* **Extract**
◆ ◆ ◆

As is well known, the object of the Regulations is to reduce the amount of housing benefit paid to tenants if their rented accommodation is larger than their needs. The result, for most tenants in that situation, is that their housing benefit does not fully cover their rent. As a result, they must either move to smaller accommodation or provide the balance themselves.
The Regulations include provisions that exclude the reduction in certain defined cases in which the Government acknowledge that the needs of the tenant are greater than for other families of that size. However, the Government considered that there would be persons outside those excluded cases for whom the level of housing benefit should not be reduced. Instead of seeking to define comprehensively the cases in which full benefit would continue to be paid the Government provided for a discretionary benefit, called Discretionary Housing Payment “DHP”, the payment of which is under the control of local authorities.
The Claimants in the present applications are recipients of DHP. They claim that the Regulations unlawfully discriminate against them, because instead of a legal and enforceable entitlement to full housing benefit they need DHP, to which they have no enforceable claim (other than by way of judicial review of their local authority), and which their local authority could decide to cease to pay.
In A, the Claimant has been the subject of serious violence on the part of a man with whom she had a brief relationship. The threat to her was sufficient for her to be made the subject of a Sanctuary Scheme, described in paragraphs 9 and following of the judgment of His Honour Judge Worster in her case. He rejected her claim. His careful judgment is at [2015] EWHC 159 (Admin).

◆ ◆ ◆

* **Entries shown**
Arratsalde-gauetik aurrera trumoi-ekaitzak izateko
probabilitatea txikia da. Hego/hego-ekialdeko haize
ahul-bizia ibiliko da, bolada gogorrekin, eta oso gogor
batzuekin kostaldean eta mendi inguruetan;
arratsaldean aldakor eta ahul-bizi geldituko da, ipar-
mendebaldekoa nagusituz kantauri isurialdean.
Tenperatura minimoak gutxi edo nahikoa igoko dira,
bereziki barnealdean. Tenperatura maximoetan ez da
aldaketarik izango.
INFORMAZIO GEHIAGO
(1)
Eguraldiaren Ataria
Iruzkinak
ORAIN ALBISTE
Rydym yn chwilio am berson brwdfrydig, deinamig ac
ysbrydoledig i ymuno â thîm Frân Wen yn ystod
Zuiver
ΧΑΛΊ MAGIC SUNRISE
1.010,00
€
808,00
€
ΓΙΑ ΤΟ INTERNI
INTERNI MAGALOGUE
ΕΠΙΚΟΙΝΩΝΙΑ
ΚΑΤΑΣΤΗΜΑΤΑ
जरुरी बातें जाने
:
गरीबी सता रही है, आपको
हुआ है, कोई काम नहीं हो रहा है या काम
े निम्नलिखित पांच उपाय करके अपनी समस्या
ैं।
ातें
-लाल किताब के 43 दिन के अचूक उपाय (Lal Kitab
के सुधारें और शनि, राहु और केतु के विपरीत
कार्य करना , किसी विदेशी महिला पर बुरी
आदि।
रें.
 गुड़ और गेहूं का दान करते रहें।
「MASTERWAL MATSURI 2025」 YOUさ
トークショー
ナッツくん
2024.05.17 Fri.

◆ ◆ ◆

* **Task 1**
Rewrite the housing benefit extract between "In A, the Claimant" and "EWHC 159 (Admin).", inclusive, swapping "Sanctuary Scheme" for "protection scheme".
* **Task 2**
According to the housing benefit extract, who controls the payment of Discretionary Housing Payment?

* **Answer section 1**
In A, the Claimant has been the subject of serious violence on the part of a man with whom she had a brief relationship. The threat to her was sufficient for her to be made the subject of a protection scheme, described in paragraphs 9 and following of the judgment of His Honour Judge Worster in her case. He rejected her claim. His careful judgment is at [2015] EWHC 159 (Admin).

* **Answer section 2**
Local authorities.